One in five female pensioners live in poverty
One in five – or 1.25 million – female pensioners in the UK are living in poverty, a study reveals.
The report by Age UK shows the number of women living below the breadline has increased by around 260,000 since 2012-13.
That’s despite the number of female pensioners in Britain declining by 800,000 due to the increase in women’s state pension age during this time.
Good progress made in reducing pensioner poverty up to 2010 is now rapidly being reversed, according to the report.
Its publication comes on the day ministers debate the temporary suspension of the triple lock.
The triple lock is the mechanism used to calculate increases to the state pension each year.
It guarantees the basic state pension, which is the bedrock of many pensioners’ retirement income, rises by whichever is highest out of average earnings, inflation or 2.5 per cent.
However, the government has scrapped the triple lock this year as earnings have risen by around 8 per cent due to distortions caused by the Covid 19 pandemic.
The report highlights that single female pensioners (27 per cent) are at much higher risk of being in poverty than single men (23 per cent) and pensioner couples (13 per cent).
Pensioners from black and Asian communities are around twice as likely to be living in poverty as white pensioners. Some 33 per cent of Asian pensioners and 30 per cent of black pensioners live below the breadline compared to 16 per cent of white pensioners.
Pensioners who rent their homes (38 per cent) are also much more likely to be in poverty than those who own their home outright (14 per cent).
Caroline Abrahams, charity director at Age UK, said: “I think many will be shocked to see how many women pensioners are now living in poverty – 1.25 million, equivalent to one in five – a big cause for concern.

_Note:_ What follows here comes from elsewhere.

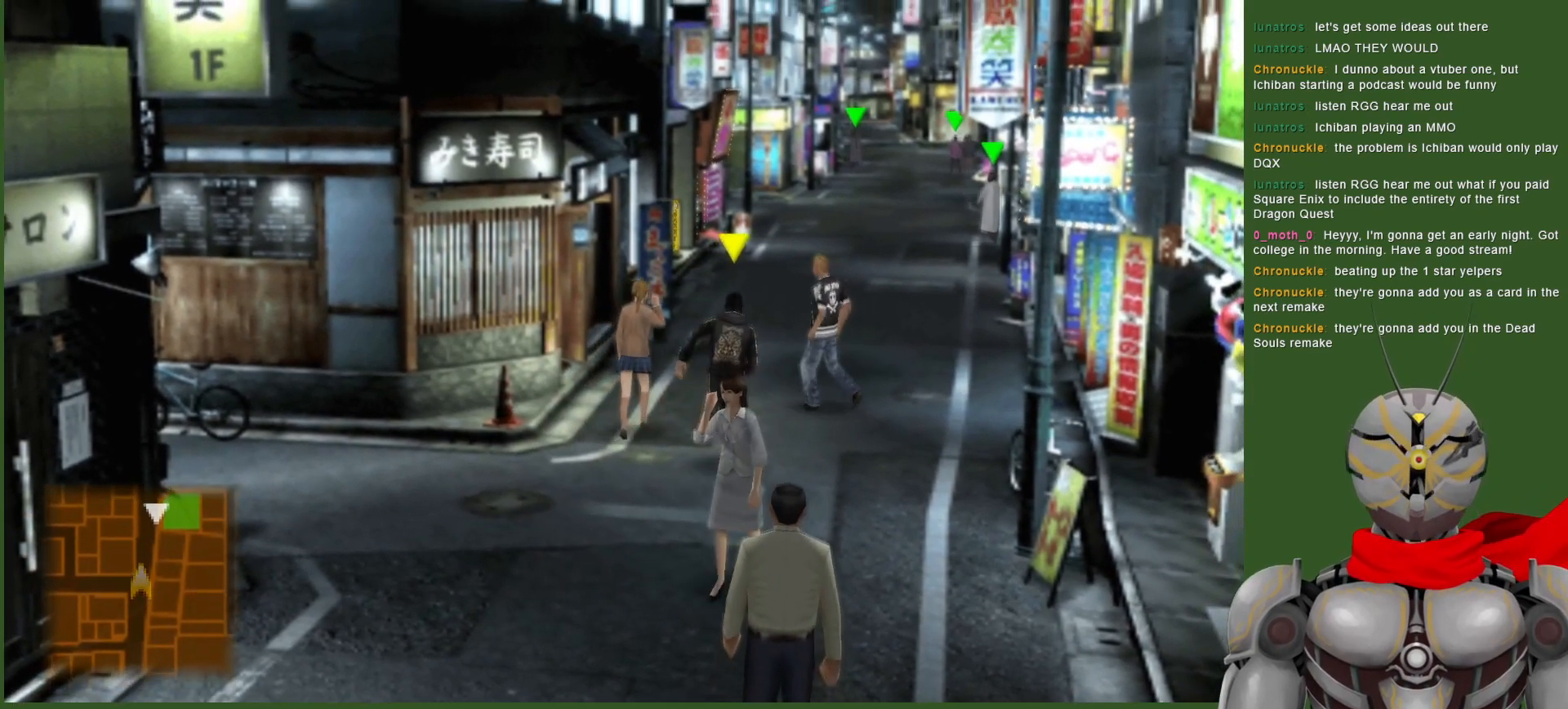
{"dt_ms": 500, "buttons": [], "left_stick": "up-right", "right_stick": "center", "events": [[467, "left_stick", "up-right"]]}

“It’s important to recognise too just how much greater the risk of poverty in later life is for women who are black or Asian, compared to their white peers. The fact that as many as one in three are living below the breadline demonstrates a level of structural inequality in our society, linked to race, that should be a wake-up call for both national and local policymakers.
“It is essential that the Government’s levelling-up agenda covers the issues facing older women. Stabilising social care and increasing both the quantity and quality of it on offer would make a big difference to many on low incomes. They are unlikely to gain from the Prime Minister’s proposed cap on catastrophic care costs because of having few if any assets to protect.
“When it comes to helping these older women to get the care and support they need the ball is very much in the Chancellor’s court: he has to give councils a generous settlement for care in his forthcoming Spending Review or these older women will be even further disadvantaged.
“Our new analysis also shows how vital it is that the triple lock is reactivated again in 2023. There may have been reason to suspend it for one year, because of the distortions caused by the pandemic, but if we’re to have any hope of reducing the level of pensioner poverty in our society the triple lock must come back into force again in 12 months time.”